Moving data from one point to another is fundamental to digital connectivity. On a high level, it’s the basis of how the entire Internet works! One typical example is when website owners transfer data from their devices to remote web hosting servers.
Even before the Internet, system administrators needed to move data across networks. Over several decades, we’ve developed various transfer methods, including FTP, otherwise known as File Transfer Protocol.
What is FTP? (File Transfer Protocol)
FTP is a set of instructions that governs how we can move data from one device to another, replacing the Network Control Program (NCP). The protocol was developed by Abhay Bhushan and his team at the University of California, Berkeley, in 1971.
Since then, FTP has become one of the most popular ways to move files around on the internet and within private networks. It’s been around long enough to undergo various iterations, and several modes and multiple FTP clients now co-exist.
The essential element of FTP to remember is that this protocol is simple and easily usable by anyone.
How Does FTP Work?
FTP works on the Client/Server model. This model has one device acting as the Server that “listens” for an incoming request from a Client. Once a request is detected, TCP/IP is the transport protocol that allows data transfers.

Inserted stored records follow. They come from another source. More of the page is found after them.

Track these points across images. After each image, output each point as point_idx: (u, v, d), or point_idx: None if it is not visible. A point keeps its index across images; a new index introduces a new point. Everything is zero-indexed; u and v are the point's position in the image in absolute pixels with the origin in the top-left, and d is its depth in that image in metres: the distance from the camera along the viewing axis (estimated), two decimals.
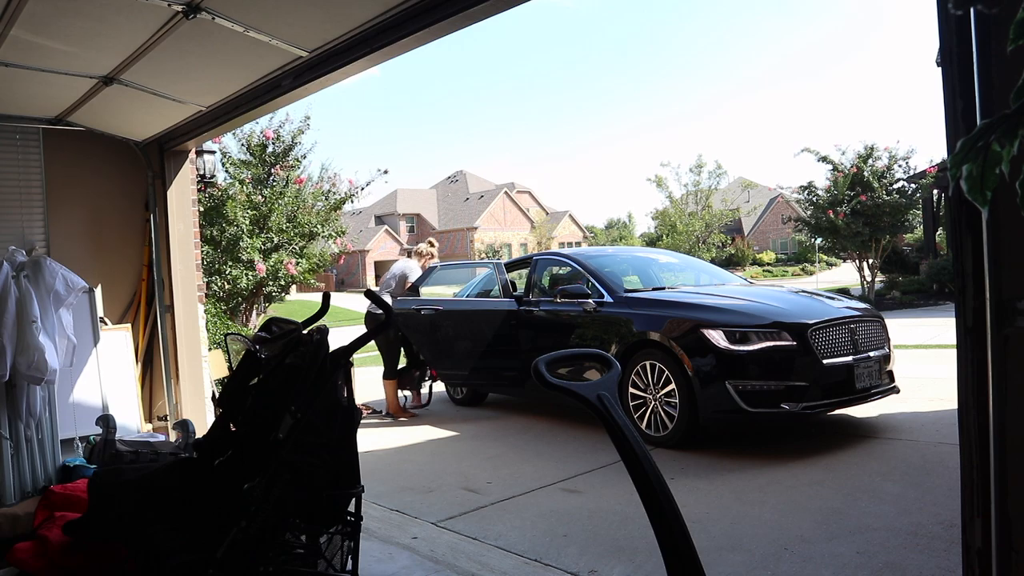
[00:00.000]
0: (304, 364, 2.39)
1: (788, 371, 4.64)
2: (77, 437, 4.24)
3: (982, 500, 1.57)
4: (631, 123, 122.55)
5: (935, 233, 19.84)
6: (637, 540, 3.25)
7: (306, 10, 3.17)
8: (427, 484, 4.48)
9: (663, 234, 32.55)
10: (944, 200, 18.01)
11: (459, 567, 3.04)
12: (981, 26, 1.48)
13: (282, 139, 10.67)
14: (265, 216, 10.01)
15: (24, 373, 3.46)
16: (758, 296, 5.44)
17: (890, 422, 5.17)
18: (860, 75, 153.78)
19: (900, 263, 21.32)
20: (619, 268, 6.37)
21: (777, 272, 39.04)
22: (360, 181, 11.32)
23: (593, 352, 1.99)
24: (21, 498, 3.54)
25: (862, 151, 17.72)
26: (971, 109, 1.52)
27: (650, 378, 5.05)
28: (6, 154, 4.63)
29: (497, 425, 6.28)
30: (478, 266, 7.44)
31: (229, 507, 2.31)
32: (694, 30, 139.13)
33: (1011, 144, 0.94)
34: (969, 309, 1.57)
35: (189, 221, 5.31)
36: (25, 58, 3.58)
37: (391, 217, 54.97)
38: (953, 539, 2.94)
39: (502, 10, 2.96)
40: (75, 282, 3.97)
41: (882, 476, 3.96)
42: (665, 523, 1.50)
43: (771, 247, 49.60)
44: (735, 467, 4.40)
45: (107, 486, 2.79)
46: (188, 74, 3.95)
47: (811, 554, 3.00)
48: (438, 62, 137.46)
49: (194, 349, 5.25)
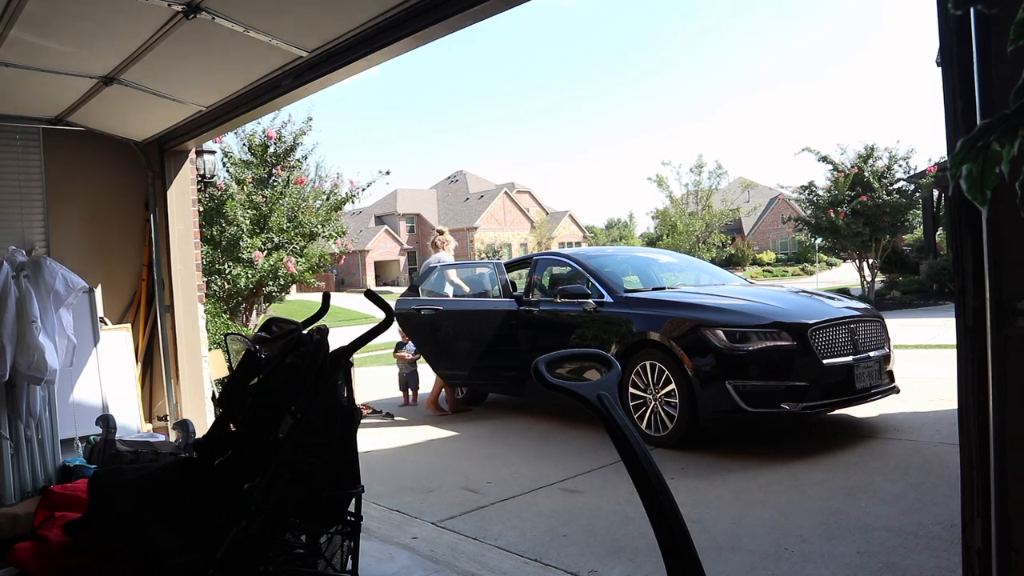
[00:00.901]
0: (304, 364, 2.39)
1: (788, 371, 4.64)
2: (77, 437, 4.24)
3: (982, 500, 1.57)
4: (631, 123, 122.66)
5: (935, 233, 19.84)
6: (637, 540, 3.25)
7: (306, 10, 3.17)
8: (427, 484, 4.48)
9: (663, 234, 32.55)
10: (944, 200, 18.00)
11: (459, 567, 3.04)
12: (981, 26, 1.48)
13: (283, 140, 10.68)
14: (266, 216, 10.01)
15: (24, 373, 3.46)
16: (758, 296, 5.44)
17: (890, 422, 5.17)
18: (860, 75, 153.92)
19: (900, 263, 21.31)
20: (619, 268, 6.37)
21: (777, 272, 39.03)
22: (361, 182, 11.36)
23: (593, 352, 1.99)
24: (21, 498, 3.54)
25: (862, 151, 17.73)
26: (971, 109, 1.52)
27: (650, 378, 5.05)
28: (6, 154, 4.63)
29: (497, 425, 6.28)
30: (478, 266, 7.43)
31: (229, 507, 2.31)
32: (694, 30, 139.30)
33: (1011, 144, 0.94)
34: (969, 309, 1.57)
35: (189, 221, 5.31)
36: (25, 58, 3.58)
37: (391, 217, 54.96)
38: (953, 539, 2.94)
39: (502, 10, 2.96)
40: (75, 282, 3.97)
41: (882, 476, 3.96)
42: (665, 523, 1.50)
43: (771, 247, 49.59)
44: (735, 467, 4.40)
45: (107, 486, 2.79)
46: (188, 74, 3.96)
47: (811, 554, 3.00)
48: (438, 62, 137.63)
49: (194, 349, 5.25)
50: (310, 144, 15.45)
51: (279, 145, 10.63)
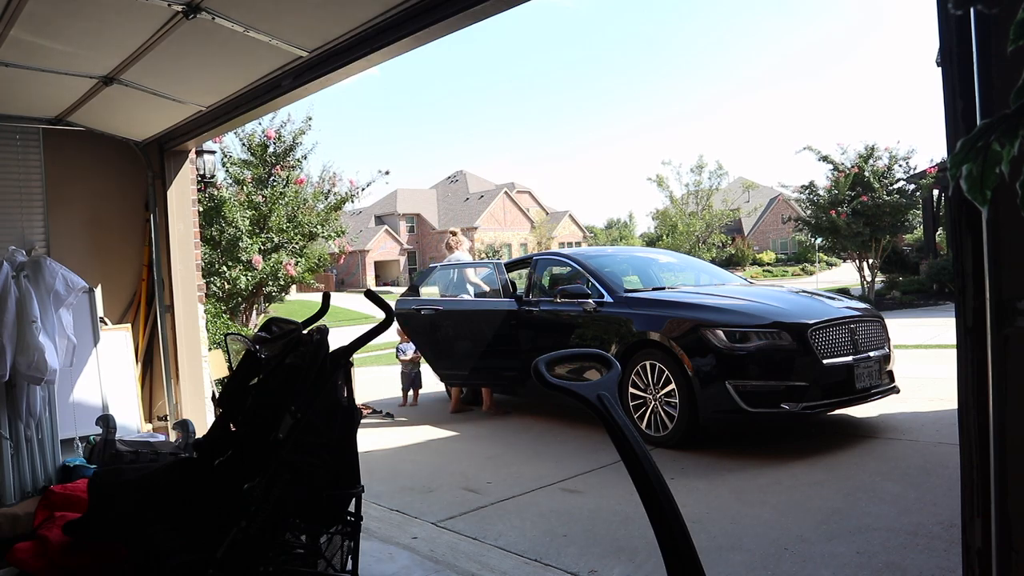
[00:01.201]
0: (304, 364, 2.39)
1: (788, 371, 4.64)
2: (77, 437, 4.24)
3: (982, 500, 1.57)
4: (631, 123, 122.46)
5: (935, 233, 19.84)
6: (637, 540, 3.25)
7: (306, 10, 3.17)
8: (427, 484, 4.48)
9: (663, 234, 32.56)
10: (944, 200, 18.00)
11: (459, 567, 3.04)
12: (981, 26, 1.48)
13: (283, 139, 10.67)
14: (265, 216, 10.00)
15: (24, 373, 3.46)
16: (758, 296, 5.44)
17: (890, 422, 5.17)
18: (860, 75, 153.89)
19: (900, 263, 21.31)
20: (619, 268, 6.37)
21: (777, 272, 39.02)
22: (361, 181, 11.35)
23: (593, 352, 1.99)
24: (21, 498, 3.54)
25: (863, 151, 17.73)
26: (971, 109, 1.52)
27: (650, 378, 5.05)
28: (6, 154, 4.63)
29: (497, 425, 6.28)
30: (478, 266, 7.43)
31: (229, 507, 2.31)
32: (694, 30, 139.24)
33: (1011, 144, 0.94)
34: (969, 309, 1.57)
35: (189, 221, 5.31)
36: (25, 58, 3.58)
37: (391, 217, 54.95)
38: (953, 539, 2.94)
39: (502, 10, 2.96)
40: (75, 282, 3.97)
41: (882, 476, 3.96)
42: (665, 523, 1.50)
43: (771, 247, 49.58)
44: (735, 467, 4.40)
45: (107, 486, 2.79)
46: (188, 74, 3.96)
47: (811, 554, 3.00)
48: (438, 62, 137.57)
49: (194, 349, 5.25)
50: (309, 144, 15.39)
51: (279, 144, 10.64)
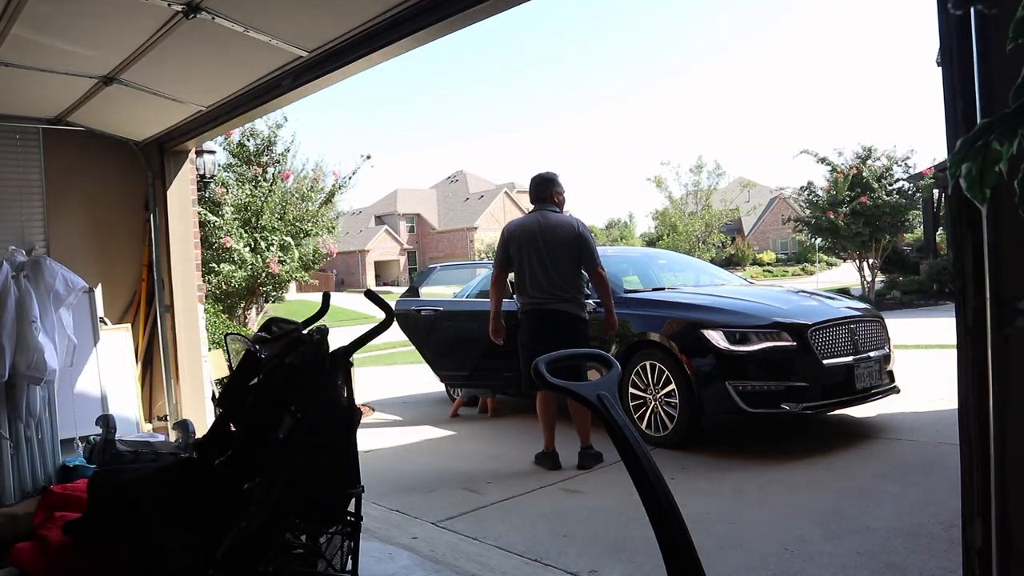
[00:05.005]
0: (304, 364, 2.38)
1: (788, 371, 4.64)
2: (77, 437, 4.23)
3: (982, 500, 1.57)
4: (631, 123, 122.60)
5: (935, 233, 19.84)
6: (637, 540, 3.25)
7: (306, 10, 3.17)
8: (427, 484, 4.48)
9: (663, 234, 32.52)
10: (944, 200, 18.00)
11: (459, 567, 3.04)
12: (981, 26, 1.48)
13: (257, 132, 10.32)
14: (256, 214, 9.89)
15: (24, 373, 3.46)
16: (758, 296, 5.44)
17: (890, 422, 5.17)
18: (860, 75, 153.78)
19: (900, 263, 21.31)
20: (619, 268, 6.36)
21: (777, 272, 39.03)
22: (345, 172, 10.97)
23: (593, 352, 1.99)
24: (21, 498, 3.54)
25: (860, 151, 17.74)
26: (971, 109, 1.52)
27: (650, 378, 5.05)
28: (6, 154, 4.63)
29: (497, 425, 6.28)
30: (478, 266, 7.43)
31: (229, 507, 2.31)
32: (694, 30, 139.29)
33: (1011, 143, 0.94)
34: (969, 309, 1.57)
35: (189, 221, 5.31)
36: (25, 58, 3.58)
37: (391, 217, 54.96)
38: (953, 539, 2.94)
39: (502, 10, 2.97)
40: (75, 282, 3.97)
41: (882, 476, 3.96)
42: (665, 523, 1.50)
43: (771, 247, 49.56)
44: (735, 467, 4.39)
45: (107, 486, 2.78)
46: (188, 74, 3.96)
47: (811, 554, 3.00)
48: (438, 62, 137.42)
49: (194, 349, 5.25)
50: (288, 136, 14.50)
51: (257, 140, 10.31)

The most basic way of using FTP is via the command line. All you need to do is type one command to establish the connection. Another command will then begin the transfer of files. Thanks to the many FTP clients available today, most users won’t even need to remember those commands.
FTP clients often provide a Graphic User Interface (GUI) that allows connections at the click of a button. You can then perform file transfers via a drag-and-drop system.
There are two main FTP modes; Active and Passive.
1. Active FTP Mode
Your computer connects directly to the server and begins sending commands to it immediately. This mode is useful when trying to download something quickly or upload something that needs immediate attention from a remote host.
2. Passive FTP Mode
Your computer will wait until the remote host contacts it before beginning any transfers. This mode ensures that your connection accepts only a few requests simultaneously. Passive mode helps provide better overall performance for large data transfers where latency might be an issue.
What Types of FTP Are There?
Aside from the two primary FTP modes, FTP comes in several variants.
- Anonymous FTP
The most basic and does not include any user authentication. Data transfers can commence immediately as soon as connections take place.
- Authenticated FTP
Adds a layer of protection by requiring that Clients provide login credentials to the Server. Connections are only accepted once the credentials are verified.
- FTP Secure
Refers to FTP with an added layer of encryption. Transport Layer Security (TLS) facilitates encryption during the connection.
- Secure FTP
Different from FTP Secure, it works like regular FTP but is more like the Secure Shell protocol (SSH).
How to Use FTP to Transfer Data to a Web Host
Although we use FTP in many scenarios, moving files from a local machine to a web hosting server is one of the most common use cases. When signing up for a web hosting plan, users will receive FTP instructions, including the server IP address and login credentials.
The process itself is relatively simple;
- Connect to the server IP using a command line interface or FTP Client application. An example of an FTP login command is “ftp 184.108.40.206“
- Enter the login credentials provided by the web host.
- Start sending the required files. This activity uses the “put” command. For example, “put c:\files\transfer1.html“
Naturally, it would be easier to use an FTP client since that will help you avoid typing commands repetitively. Note that the best web hosts often provide a more secure FTP option, such as SFTP.
Other uses for FTP include;
- Remote data backup
- File sharing
- Transferring files between two servers
Examples of FTP Clients
Many excellent FTP Clients around today can help make your FTP experience as painless as possible. Some great options are free; you can download and use them for as long as you want.
- FileZilla is one of the most popular free FTP applications. It’s been around for ages and works well in most scenarios. The app is also open-sourced and free to use. It’s available for Windows, macOS, and Linux.
- WinSCP is another free option, but it’s less portable since you can only use it on Windows. However, it provides more choices in transfer protocols, supporting FTP, FTPS, SCP, SFTP, WebDAV, and S3.
- Classic FTP File Transfer Software is a lightweight option that sports an old-school design. You get the bare minimum, and it’s suitable for those that prefer the original FTP client design. It’s another free option that’s only available for Windows.
Understanding Security and Encryption in FTP
It’s important to note that FTP is not a secure protocol. It does not encrypt your data during transmission, so if you’re concerned about the confidentiality of information sent over the network, you should use an encrypted protocol like SFTP or TLS/SSL.
However, there are some ways to make FTP more secure. If you’re transferring sensitive information, such as user passwords or credit card numbers, consider using an encrypted FTP Client/Server system.
FTP is Simple, Fast, and Effective
Even today, FTP remains a common way of moving files around. However, it’s notable that security threats mean that we use more secure variants of FTP, such as SFTP. Still, there is little noticeable difference on the user end beside the need for login credentials.
While secure FTP does mean additional overhead, the usage pattern remains the same. It may cause slower file transfers on slower devices, but that’s unavoidable, given the extra overhead caused by an encryption algorithm.